The funded status of corporate defined benefit plans was relatively flat in May with rising liabilities offsetting asset returns, according to three monthly funded status reports.
The funded status for a typical corporate DB plan, decreased to 90.6% in May, down 0.4 percentage points from the previous month, according to the BNY Mellon Institutional Scorecard.
The funding drop is the result of liabilities increasing 2.3%, while assets returned 1.9%. The rise in liabilities is the result of the discount rate falling 14 basis points to 4.28% in May.

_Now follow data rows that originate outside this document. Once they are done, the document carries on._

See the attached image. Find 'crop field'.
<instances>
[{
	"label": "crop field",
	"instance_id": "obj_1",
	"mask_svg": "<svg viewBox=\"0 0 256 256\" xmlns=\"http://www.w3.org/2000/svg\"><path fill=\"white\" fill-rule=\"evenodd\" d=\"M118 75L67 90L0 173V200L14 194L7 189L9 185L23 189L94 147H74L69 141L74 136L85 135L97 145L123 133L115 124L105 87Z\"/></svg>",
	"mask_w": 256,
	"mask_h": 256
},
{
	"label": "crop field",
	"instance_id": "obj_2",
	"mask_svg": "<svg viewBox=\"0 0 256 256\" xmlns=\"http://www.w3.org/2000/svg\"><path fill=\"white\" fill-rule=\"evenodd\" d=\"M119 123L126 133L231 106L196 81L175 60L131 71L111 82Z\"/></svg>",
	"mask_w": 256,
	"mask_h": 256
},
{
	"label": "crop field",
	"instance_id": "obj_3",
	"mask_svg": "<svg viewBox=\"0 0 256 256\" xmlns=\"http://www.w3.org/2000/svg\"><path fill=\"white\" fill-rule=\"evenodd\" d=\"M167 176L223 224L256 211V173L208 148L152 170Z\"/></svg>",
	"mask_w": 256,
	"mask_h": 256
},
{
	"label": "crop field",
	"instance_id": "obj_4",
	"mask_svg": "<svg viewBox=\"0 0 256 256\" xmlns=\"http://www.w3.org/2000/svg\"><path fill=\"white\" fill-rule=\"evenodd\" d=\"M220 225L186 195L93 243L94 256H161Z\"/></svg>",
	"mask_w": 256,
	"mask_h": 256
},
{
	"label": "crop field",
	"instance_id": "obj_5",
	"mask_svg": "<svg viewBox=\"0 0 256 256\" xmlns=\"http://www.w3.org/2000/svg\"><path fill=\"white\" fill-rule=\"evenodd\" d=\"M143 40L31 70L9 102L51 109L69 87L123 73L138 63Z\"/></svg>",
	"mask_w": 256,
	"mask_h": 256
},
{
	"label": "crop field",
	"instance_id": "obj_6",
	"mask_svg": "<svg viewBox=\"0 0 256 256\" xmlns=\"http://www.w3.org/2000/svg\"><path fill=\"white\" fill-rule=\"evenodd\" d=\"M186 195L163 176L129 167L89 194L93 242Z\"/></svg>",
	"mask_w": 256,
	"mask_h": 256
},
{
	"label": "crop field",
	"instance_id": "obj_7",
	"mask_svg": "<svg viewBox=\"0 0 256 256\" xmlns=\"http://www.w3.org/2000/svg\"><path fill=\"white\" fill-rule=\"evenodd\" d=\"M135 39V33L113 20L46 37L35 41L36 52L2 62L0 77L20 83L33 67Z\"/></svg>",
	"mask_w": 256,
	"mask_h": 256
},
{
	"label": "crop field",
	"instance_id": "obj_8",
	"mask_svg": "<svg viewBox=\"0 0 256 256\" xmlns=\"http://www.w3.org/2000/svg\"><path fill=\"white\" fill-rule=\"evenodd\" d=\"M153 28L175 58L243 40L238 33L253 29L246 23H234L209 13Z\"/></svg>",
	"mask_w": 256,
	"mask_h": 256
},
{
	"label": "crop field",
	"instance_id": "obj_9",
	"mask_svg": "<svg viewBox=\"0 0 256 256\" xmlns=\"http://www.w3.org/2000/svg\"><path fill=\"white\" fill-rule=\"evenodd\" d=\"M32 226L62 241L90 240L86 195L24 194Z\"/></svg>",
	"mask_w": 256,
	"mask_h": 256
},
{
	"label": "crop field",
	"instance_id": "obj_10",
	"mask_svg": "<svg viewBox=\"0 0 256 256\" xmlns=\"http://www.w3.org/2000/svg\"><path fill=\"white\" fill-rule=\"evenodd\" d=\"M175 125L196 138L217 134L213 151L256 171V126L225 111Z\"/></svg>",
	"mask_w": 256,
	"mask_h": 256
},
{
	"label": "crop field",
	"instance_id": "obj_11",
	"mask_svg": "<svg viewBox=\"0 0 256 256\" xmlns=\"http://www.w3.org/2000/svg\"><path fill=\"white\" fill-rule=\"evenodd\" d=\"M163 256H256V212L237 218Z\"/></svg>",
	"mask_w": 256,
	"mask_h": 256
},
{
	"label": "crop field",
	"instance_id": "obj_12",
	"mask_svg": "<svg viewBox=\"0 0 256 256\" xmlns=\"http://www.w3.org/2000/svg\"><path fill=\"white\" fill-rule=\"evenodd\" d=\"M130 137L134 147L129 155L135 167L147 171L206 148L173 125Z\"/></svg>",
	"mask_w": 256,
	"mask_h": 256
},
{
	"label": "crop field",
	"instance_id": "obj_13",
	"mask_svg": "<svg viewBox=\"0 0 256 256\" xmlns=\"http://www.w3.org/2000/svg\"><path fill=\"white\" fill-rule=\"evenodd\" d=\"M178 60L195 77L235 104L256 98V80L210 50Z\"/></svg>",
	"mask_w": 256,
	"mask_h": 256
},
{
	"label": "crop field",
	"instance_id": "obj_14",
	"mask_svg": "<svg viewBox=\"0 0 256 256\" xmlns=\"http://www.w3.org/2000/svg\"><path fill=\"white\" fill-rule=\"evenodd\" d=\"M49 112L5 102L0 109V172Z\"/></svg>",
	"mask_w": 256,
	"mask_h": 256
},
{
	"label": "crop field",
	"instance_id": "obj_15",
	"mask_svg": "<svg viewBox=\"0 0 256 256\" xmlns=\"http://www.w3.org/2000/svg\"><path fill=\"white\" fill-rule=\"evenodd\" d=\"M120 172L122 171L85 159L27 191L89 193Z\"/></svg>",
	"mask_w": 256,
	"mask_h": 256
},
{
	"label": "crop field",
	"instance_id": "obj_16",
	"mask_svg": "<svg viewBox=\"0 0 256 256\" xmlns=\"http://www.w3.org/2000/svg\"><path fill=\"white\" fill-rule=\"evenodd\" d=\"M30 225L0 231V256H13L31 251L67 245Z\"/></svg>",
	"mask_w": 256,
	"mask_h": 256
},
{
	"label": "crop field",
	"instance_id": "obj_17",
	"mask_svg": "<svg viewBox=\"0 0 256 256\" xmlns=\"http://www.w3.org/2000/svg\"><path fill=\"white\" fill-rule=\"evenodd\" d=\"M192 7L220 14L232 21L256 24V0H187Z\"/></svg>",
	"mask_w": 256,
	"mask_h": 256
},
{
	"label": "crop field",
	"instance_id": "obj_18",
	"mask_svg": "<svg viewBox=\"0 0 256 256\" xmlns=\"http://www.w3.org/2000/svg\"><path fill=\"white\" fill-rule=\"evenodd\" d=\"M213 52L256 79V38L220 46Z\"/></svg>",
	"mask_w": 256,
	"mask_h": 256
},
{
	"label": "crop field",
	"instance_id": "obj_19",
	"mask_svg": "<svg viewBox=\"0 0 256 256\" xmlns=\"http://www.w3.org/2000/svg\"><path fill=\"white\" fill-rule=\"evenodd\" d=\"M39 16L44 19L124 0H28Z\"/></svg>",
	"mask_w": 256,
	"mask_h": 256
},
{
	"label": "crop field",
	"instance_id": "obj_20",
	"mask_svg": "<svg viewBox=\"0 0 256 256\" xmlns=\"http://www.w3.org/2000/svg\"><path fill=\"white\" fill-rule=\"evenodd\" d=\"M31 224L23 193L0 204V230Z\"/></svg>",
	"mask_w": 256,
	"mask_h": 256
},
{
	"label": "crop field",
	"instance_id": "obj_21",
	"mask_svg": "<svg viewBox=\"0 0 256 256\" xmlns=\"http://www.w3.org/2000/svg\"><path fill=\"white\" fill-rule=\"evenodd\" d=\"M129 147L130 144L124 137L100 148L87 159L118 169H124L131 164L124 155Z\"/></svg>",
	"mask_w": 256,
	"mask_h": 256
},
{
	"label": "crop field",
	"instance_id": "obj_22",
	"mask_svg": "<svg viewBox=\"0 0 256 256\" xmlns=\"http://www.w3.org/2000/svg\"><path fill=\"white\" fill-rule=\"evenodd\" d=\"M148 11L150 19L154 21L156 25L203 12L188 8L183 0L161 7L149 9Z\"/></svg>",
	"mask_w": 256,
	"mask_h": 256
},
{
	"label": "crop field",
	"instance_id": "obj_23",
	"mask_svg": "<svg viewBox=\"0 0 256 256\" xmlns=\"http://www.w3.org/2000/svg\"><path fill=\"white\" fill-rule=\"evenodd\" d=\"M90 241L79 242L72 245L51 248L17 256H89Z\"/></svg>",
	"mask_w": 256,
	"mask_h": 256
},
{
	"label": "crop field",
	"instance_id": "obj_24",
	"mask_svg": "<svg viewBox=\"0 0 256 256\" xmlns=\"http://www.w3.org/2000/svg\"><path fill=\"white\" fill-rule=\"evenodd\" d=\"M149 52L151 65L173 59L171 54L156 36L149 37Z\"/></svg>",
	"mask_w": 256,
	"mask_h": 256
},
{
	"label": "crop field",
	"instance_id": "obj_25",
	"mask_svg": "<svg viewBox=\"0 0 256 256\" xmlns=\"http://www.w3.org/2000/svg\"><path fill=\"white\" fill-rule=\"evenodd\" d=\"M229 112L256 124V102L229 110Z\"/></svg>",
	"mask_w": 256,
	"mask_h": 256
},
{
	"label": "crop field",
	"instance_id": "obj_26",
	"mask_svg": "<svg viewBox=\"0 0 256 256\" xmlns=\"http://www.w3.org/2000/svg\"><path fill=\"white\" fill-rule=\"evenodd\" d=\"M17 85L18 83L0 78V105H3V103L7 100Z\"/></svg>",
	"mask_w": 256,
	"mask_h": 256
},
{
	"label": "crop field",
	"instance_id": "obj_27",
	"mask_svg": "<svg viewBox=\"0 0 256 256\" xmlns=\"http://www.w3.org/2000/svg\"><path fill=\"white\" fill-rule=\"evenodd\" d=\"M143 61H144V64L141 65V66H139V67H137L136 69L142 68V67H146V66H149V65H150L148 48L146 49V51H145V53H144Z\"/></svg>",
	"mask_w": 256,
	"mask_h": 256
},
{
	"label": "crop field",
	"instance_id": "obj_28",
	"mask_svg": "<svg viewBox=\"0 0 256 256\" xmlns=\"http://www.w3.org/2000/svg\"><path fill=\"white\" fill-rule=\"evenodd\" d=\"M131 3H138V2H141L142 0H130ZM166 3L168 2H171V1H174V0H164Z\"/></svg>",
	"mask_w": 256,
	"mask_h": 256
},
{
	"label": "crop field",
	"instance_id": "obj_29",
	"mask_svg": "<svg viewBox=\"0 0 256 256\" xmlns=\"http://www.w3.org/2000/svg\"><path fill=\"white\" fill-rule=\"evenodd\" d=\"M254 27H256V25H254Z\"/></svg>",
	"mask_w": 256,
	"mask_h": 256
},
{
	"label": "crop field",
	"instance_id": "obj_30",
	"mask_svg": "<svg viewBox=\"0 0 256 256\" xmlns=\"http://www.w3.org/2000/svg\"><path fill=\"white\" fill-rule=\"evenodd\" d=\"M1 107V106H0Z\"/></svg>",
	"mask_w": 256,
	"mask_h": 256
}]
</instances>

The drop in funded status brings the typical corporate DB plan down a total of 4.6 percentage points from a high of 95.2% at the end of December.
The typical public DB plan returned 1.6%, exceeding its monthly return target of 0.6%.
The typical foundation and endowment returned 1.1 percent.
Meanwhile, the funding ratio of S&P 1500 companies with pension plans remained relatively unchanged at 84% in May, according to a monthly report from Mercer.
U.S. equity markets were up 2.3% in May, while the discount rate was down 11 basis points to 4.06%.
Estimated aggregate assets as of May 31 totaled $1.87 trillion, up from $1.84 trillion at the end of April and up from $1.8 trillion as of Dec. 31. Estimated projected benefit obligations totaled $2.21 trillion, up from $2.2 trillion as of April 30 and up from $2.03 trillion at the end of December.
Separately, the funding ratio for the typical U.S. corporate pension plan decreased 0.4 percentage points in May to 85.8%, according to a report from Wilshire Consulting.
The decline was driven by rising liabilities, which increased 2.2% during the month.
Since Jan. 1, the funding ratio has decreased four percentage points to 85.8% from 89.8%.
The typical pension fund, as studied by Wilshire, has an asset allocation of 33% domestic equity, 26% long-duration fixed income, 22% international equity, 17% core fixed income and 2% real estate. Wilshire uses data of S&P 500 company pension funds derived from corporate filings to create the model plan.